Last week, I argued that the bridge scandal will likely doom Chris Christie’s presidential chances, a conclusion that was sufficiently strongly worded so as to force everybody else in the media to disavow it, even people who essentially agreed (i.e., “I wouldn't go so far as Jonathan Chait ...”). I did not suggest that the bridge scandal by itself killed an otherwise flourishing candidacy. My point was that the apparently healthy Christie proto-campaign is teeming beneath the surface with deadly flaws, all of which are worsened by the bridge scandal. The latest evidence is CNN’s report that federal officials are investigating Christie’s potential misuse of relief funds for Superstorm Sandy.
The facts of this new case appear to be at least moderately damning. Christie used some portion of Sandy relief funds for marketing campaigns promoting the state’s rebuilding to attract tourists, which is a defensible expenditure. The trouble is that he chose a firm that bid $4.7 million for ads that featured Christie and his family, rather than a $2.5 million bid for ads that did not feature Christie.
I suppose one could argue that Christie is simply so telegenic that it would be malpractice to not use his grinning visage to lure out-of-state beachgoers. Or perhaps the state needs to subtly reassure tourists Christie has mellowed and is now less likely to ruin their beach vacation by hurling abuse at them while they try to eat an ice-cream cone. But it is certainly plausible to conclude that Christie used federal disaster relief in part to build his national image.
There are now two ongoing investigations into alleged abuses of power, each of which is potentially fatal. Even if neither produces further damaging allegations, they both have already yielded enough public information to be used against him. Beyond that, there is a long list of potential scandals dating back to before his governorship. The odds that any one of them develops into something indictable are high.
And they’re not just high in the mathematical sense that a person who gets shot at a bunch of times is more likely to be hit by a bullet. They’re high because the high number of scandals surrounding Christie, and the pattern of gleefully using his power to punish his foes, suggests that at least some of the allegations against him are true.The odds of any scandal striking pay dirt are not mathematically independent. The deeper problem is simply that Christie appears to be genuinely corrupt on a scale that is rare for a modern top-tier presidential candidate.
The scandals don’t kill Christie’s chance in the sense that Republican voters will read the news stories and decide irrevocably they can never vote for the man. The way it works is to create a series of liabilities that his opponents can easily exploit: regional (an untrustworthy Northeastern political boss), personal (the traitor who hugged President Obama and thereby handed him the election), and ideological (gun-controlling, Obamacare-surrendering moderate.)

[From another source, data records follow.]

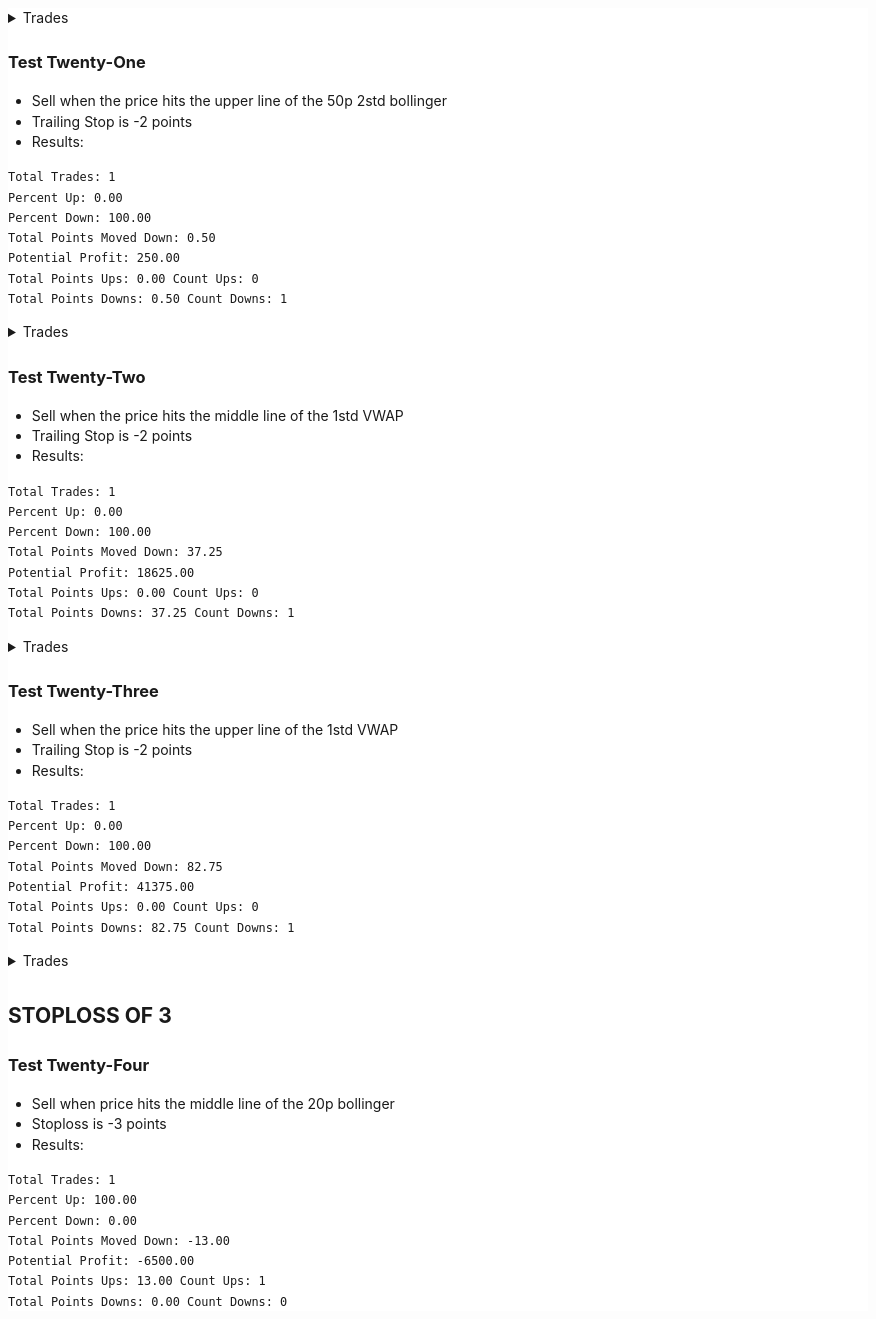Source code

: <details><summary>Trades</summary></details>

### Test Twenty-One
* Sell when the price hits the upper line of the 50p 2std bollinger
* Trailing Stop is -2 points
* Results:
```
Total Trades: 1
Percent Up: 0.00
Percent Down: 100.00
Total Points Moved Down: 0.50
Potential Profit: 250.00
Total Points Ups: 0.00 Count Ups: 0
Total Points Downs: 0.50 Count Downs: 1
```

<details><summary>Trades</summary></details>

### Test Twenty-Two
* Sell when the price hits the middle line of the 1std VWAP
* Trailing Stop is -2 points
* Results:
```
Total Trades: 1
Percent Up: 0.00
Percent Down: 100.00
Total Points Moved Down: 37.25
Potential Profit: 18625.00
Total Points Ups: 0.00 Count Ups: 0
Total Points Downs: 37.25 Count Downs: 1
```

<details><summary>Trades</summary></details>

### Test Twenty-Three
* Sell when the price hits the upper line of the 1std VWAP
* Trailing Stop is -2 points
* Results:
```
Total Trades: 1
Percent Up: 0.00
Percent Down: 100.00
Total Points Moved Down: 82.75
Potential Profit: 41375.00
Total Points Ups: 0.00 Count Ups: 0
Total Points Downs: 82.75 Count Downs: 1
```

<details><summary>Trades</summary></details>

## STOPLOSS OF 3

### Test Twenty-Four
* Sell when price hits the middle line of the 20p bollinger
* Stoploss is -3 points
* Results:
```
Total Trades: 1
Percent Up: 100.00
Percent Down: 0.00
Total Points Moved Down: -13.00
Potential Profit: -6500.00
Total Points Ups: 13.00 Count Ups: 1
Total Points Downs: 0.00 Count Downs: 0
```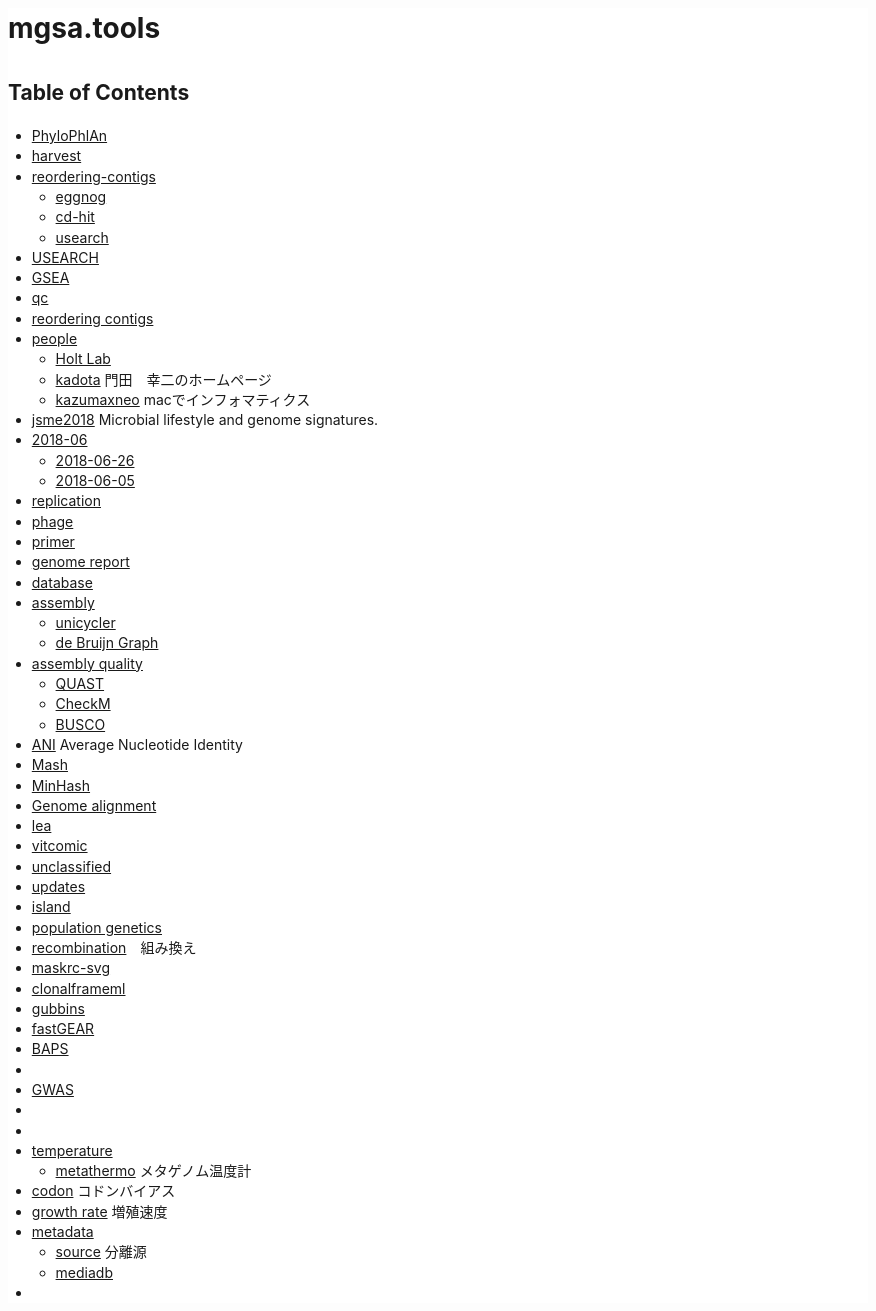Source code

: # mgsa.tools

## Table of Contents
- [PhyloPhlAn](#phylophlan)
- [harvest](#harvest)
- [reordering-contigs](#reordering-contigs)
  - [eggnog](#eggnog)
  - [cd-hit](#cd-hit)
  - [usearch](#usearch)
- [USEARCH](#usearch)
- [GSEA](#gsea)
- [qc](#qc)
- [reordering contigs](#reordering-contigs)
- [people](#people)
  - [Holt Lab](#holt-Lab)
  - [kadota](#kadota) 門田　幸二のホームページ
  - [kazumaxneo](#kazumaxneo) macでインフォマティクス
- [jsme2018](#jsme2018) Microbial lifestyle and genome signatures.
- [2018-06](#2018-06)
  - [2018-06-26](#2018-06-26)
  - [2018-06-05](#2018-06-05)
- [replication](#replication)
- [phage](#phage)
- [primer](#primer)
- [genome report](#genome-report)
- [database](#database)
- [assembly](#assembly)
  - [unicycler](#unicycler)
  - [de Bruijn Graph](#de-bruijn-graph)
- [assembly quality](#assembly-quality)
  - [QUAST](#quast)
  - [CheckM](#checkm)
  - [BUSCO](#busco)
- [ANI](#ani) Average Nucleotide Identity
- [Mash](#mash)
- [MinHash](#minhash)
- [Genome alignment](#genome-alignment)
- [lea](#lea)
- [vitcomic](#vitcomic)
- [unclassified](#unclassified)
- [updates](#updates)
- [island](#island)
- [population genetics](#population-genetics)
- [recombination](#recombination)　組み換え
- [maskrc-svg](#maskrc-svg)
- [clonalframeml](#clonalframeml)
- [gubbins](#gubbins)
- [fastGEAR](#fastgear)
- [BAPS](#baps)
- [](#)
- [GWAS](#gwas)
- [](#)
- [](#)
- [temperature](#temperature)
  - [metathermo](#metathermo) メタゲノム温度計
- [codon](#codon) コドンバイアス
- [growth rate](#growth-rate) 増殖速度
- [metadata](#metadata)
  - [source](#source) 分離源
  - [mediadb](#mediadb)
- [](#)

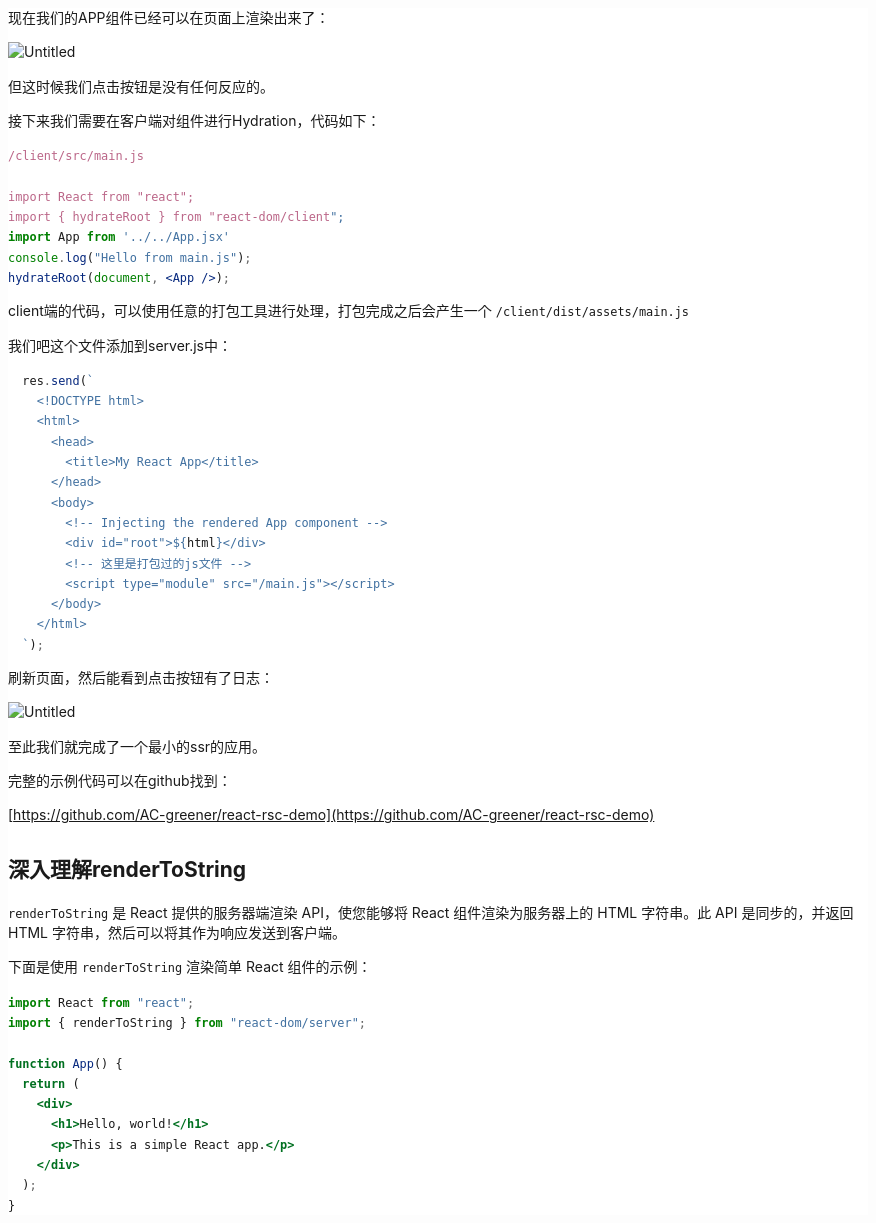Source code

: 现在我们的APP组件已经可以在页面上渲染出来了：

![Untitled](http://static.zhutongtong.cn/uPic/20240713UWZFKJ.png)

但这时候我们点击按钮是没有任何反应的。

接下来我们需要在客户端对组件进行Hydration，代码如下：

```jsx
/client/src/main.js

import React from "react";
import { hydrateRoot } from "react-dom/client";
import App from '../../App.jsx'
console.log("Hello from main.js");
hydrateRoot(document, <App />);
```

client端的代码，可以使用任意的打包工具进行处理，打包完成之后会产生一个 `/client/dist/assets/main.js`

我们吧这个文件添加到server.js中：

```jsx
  res.send(`
    <!DOCTYPE html>
    <html>
      <head>
        <title>My React App</title>
      </head>
      <body>
        <!-- Injecting the rendered App component -->
        <div id="root">${html}</div>
        <!-- 这里是打包过的js文件 -->
        <script type="module" src="/main.js"></script>
      </body>
    </html>
  `);
```

刷新页面，然后能看到点击按钮有了日志：

![Untitled](http://static.zhutongtong.cn/uPic/20240713Jt8tGE.png)

至此我们就完成了一个最小的ssr的应用。

完整的示例代码可以在github找到：

[https://github.com/AC-greener/react-rsc-demo](https://github.com/AC-greener/react-rsc-demo)

## 深入理解**renderToString**

`renderToString` 是 React 提供的服务器端渲染 API，使您能够将 React 组件渲染为服务器上的 HTML 字符串。此 API 是同步的，并返回 HTML 字符串，然后可以将其作为响应发送到客户端。 

下面是使用 `renderToString` 渲染简单 React 组件的示例：

```jsx
import React from "react";
import { renderToString } from "react-dom/server";

function App() {
  return (
    <div>
      <h1>Hello, world!</h1>
      <p>This is a simple React app.</p>
    </div>
  );
}

```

The interesting and complex thing about Christie is that he possesses some real political instincts, and has positioned himself both stylistically and substantively in a way that helps him attract Democratic support. That is a large and important political asset. From my perspective, some of Christie’s heterodox actions – embrace of Obama, willingness to accept Medicaid expansion – mitigate concerns about his abuses of power. For conservatives, they intensify them.